Promises of Blustery

Promises of blustery weather today. High winds, cold. I guess winter has arrived. It is a beautiful morning with Maxfield Parrish skies, and branches reaching heavenward. Shady and I both have sniffles. I have a headache, and cannot vouch for my dog. So, that is where we are.

We have Bruce here--full of ideas, conversations and insights. He is a great guest and we always love having him. Mandy is due here in a week or so for a month's stay and possibly doing a bit of work for us which could be fabulous. So, its a full house this holiday which makes me pleased as I can cook the way I know how, for thousands, and know that it will be consumed. As much as I am really going to hear about it, we are having turkey again tonight with the lovely opportunity of stock, tomorrow.

I finished another pink wreath (much like the one posted yesterday) and refined the green and patterned one I first posted. I am stringing the beads for the next one, all white and yellow as the theme I am building the strands on--so by the end of the weekend, I should have a half dozen to give as presents. Should be nice. These are presents I hadn't counted on having, so I can give them freely as there is no plan around them. I cannot let this wreath making cut into my advent calendar picture making which, until now, it hasn't. Just need to stay disciplined on that. But, I am seriously thinking of the whole Etsy thing and may set up a business that I will have Kitty and Alex work as the fulfillment office for. There seems to be interest and momentum, and it could be a good lesson in "if you can't find a job that works for you, make a job up" thinking that I believe in. Plus, you can run a fulfillment business in front of the television which makes the work oh so much more entertaining.
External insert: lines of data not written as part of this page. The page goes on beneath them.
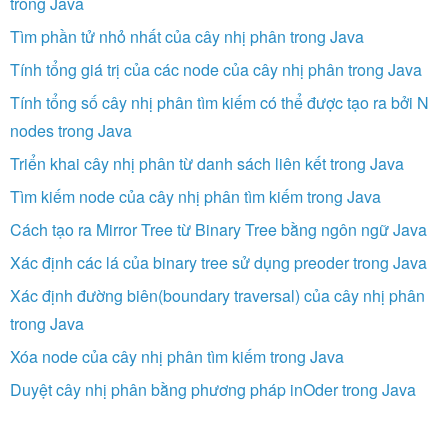
trong Java
Tìm phần tử nhỏ nhất của cây nhị phân trong Java
Tính tổng giá trị của các node của cây nhị phân trong Java
Tính tổng số cây nhị phân tìm kiếm có thể được tạo ra bởi N
nodes trong Java
Triển khai cây nhị phân từ danh sách liên kết trong Java
Tìm kiếm node của cây nhị phân tìm kiếm trong Java
Cách tạo ra Mirror Tree từ Binary Tree bằng ngôn ngữ Java
Xác định các lá của binary tree sử dụng preoder trong Java
Xác định đường biên(boundary traversal) của cây nhị phân
trong Java
Xóa node của cây nhị phân tìm kiếm trong Java
Duyệt cây nhị phân bằng phương pháp inOder trong Java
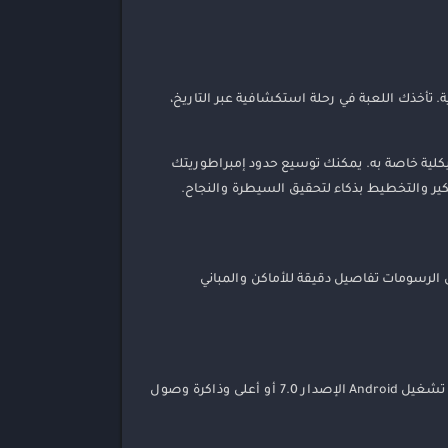
ة والعناصر الإقتصادية. تأخذك اللعبة في رحلة استكشافية عبر التاريخ،
ك مميزاته وهيكلية خاصة به. يمكنك توسيع حدود إمبراطوريتك
فكير والتخطيط بذكاء لتحقيق السيطرة والنجاح.
عبين. تعرض الرسومات تفاصيل دقيقة للأماكن والمباني
تعتبر Strategy & War 2: Empire War متاحة الآن على منصة الأندرويد، ويمكن تنزيلها مجانًا من متجر Google Play. تتطلب اللعبة نظام تشغيل Android الإصدار 7.0 أو أعلى وذاكرة وصول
I am reading Twitter tweets, blogs and Facebook notations that my Hartford friends are really feeling the pinch these days. The combination of papers, theme project and the looming thesis can be intense but doable if one sticks to a rigor of getting one thing done and moving to the next. I think this pressure is a good thing as it is training to continue to multitask post graduate and helps (along with the pure exercise of writing) you to define what is important. Specifically, what is important to you....and to use your time wisely so as to get to the meat of what makes you tick. My feeling in the graduate school scenario, the pain is what forces growth. But then again, isn't that how we push forward in life?

I need a push to start reading Dante. It seems that Dante is one of those authors that people who go to prestigious schools read in their teenagedom. I have not cracked it open and will. I was totally inspired by a show we saw at Mass MOCA with an artist doing their extrodinary dioramas/ vignettes of people in everyday lives interpreeted from Dante quotes. There was such a lovely richness to the language and the ideas that I am taken with the bits I have read and want to continue with it. I just need to get the steam up from the less than smart books I am reading, to move to this classic. I dont know if there is a cuddliness that is needed in the late hours in Dante's work--so I will need to start it with the early morning coffee and gauge how I am going to attack it.

Onward to felt balls, ink pens, credit cards and the concept of "Smokin' Hot".